Many shoppers face the decision of leasing versus buying. While it can be a difficult choice, we hope to help make it a little easier. We've highlighted several important factors to consider that should make your lease vs buy decision much easier.


Leasing


Leasing a car has many advantages. For example, most drivers who lease a car make either no down payment or a very low one -- at least compared to drivers who finance a vehicle. That means the up-front cost of leasing is far lower than if you finance or pay with cash.

Monthly payments are also lower. Drivers who lease generally make lower payments because they're basically paying the car's depreciation. That's different from financing, in which you're paying for the vehicle itself, plus interest.


Leasing also lets drivers switch cars frequently. Since the typical lease is two to three years, drivers get a new car whenever the lease expires.
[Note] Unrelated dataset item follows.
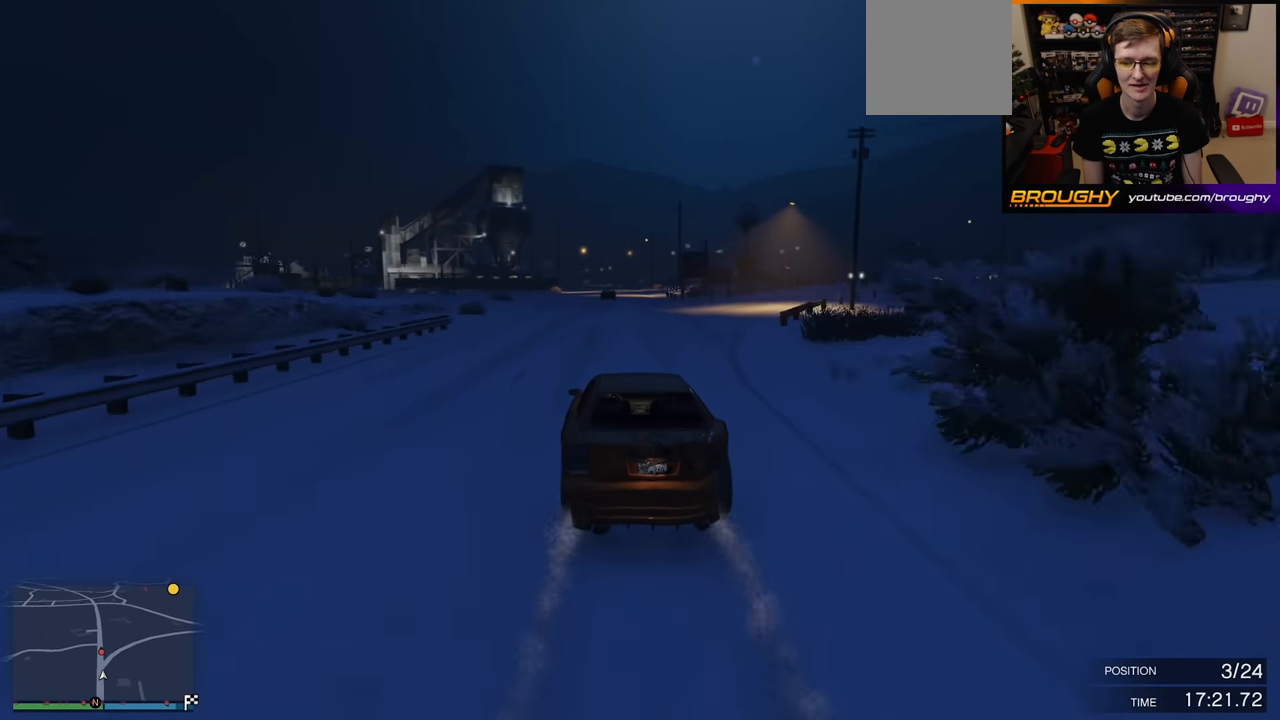
{"buttons": ["R2"], "left_stick": "center", "right_stick": "center", "events": [[33, "left_stick", "right"], [183, "left_stick", "center"]]}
But there can be a few problems with leasing. For one, when a lease is up, you have to return your car to the dealership. Many drivers will view that as a good thing, since they don't have to try to sell it or trade it in. But it also means you're back to square one and have to start over with a new lease or possibly a new purchase.


Also, most leases require you to stick to a certain mileage. Sometimes, low lease deals are conditional on staying below 12,000 or even 10,000 miles per year. Many drivers will find that hard. If you exceed the mileage in the lease contract, you can be on the hook for major fees.


Leases require you to take good care of your car, as well. If you're the type to scrape parking garage pillars or scratch wheels on a curb, leasing probably isn't the right choice. At the end of the lease, you'll be required to fix everything. The same is true for drivers who want to alter their cars: Leases rarely allow for any form of modification, from a new stereo to upgraded wheels.


Buying


For many drivers, buying is the way to go. Shoppers who pay cash own the vehicle outright, while buyers who finance make payments toward the same goal. Either way, eventually you own the car, which is not the case if you lease.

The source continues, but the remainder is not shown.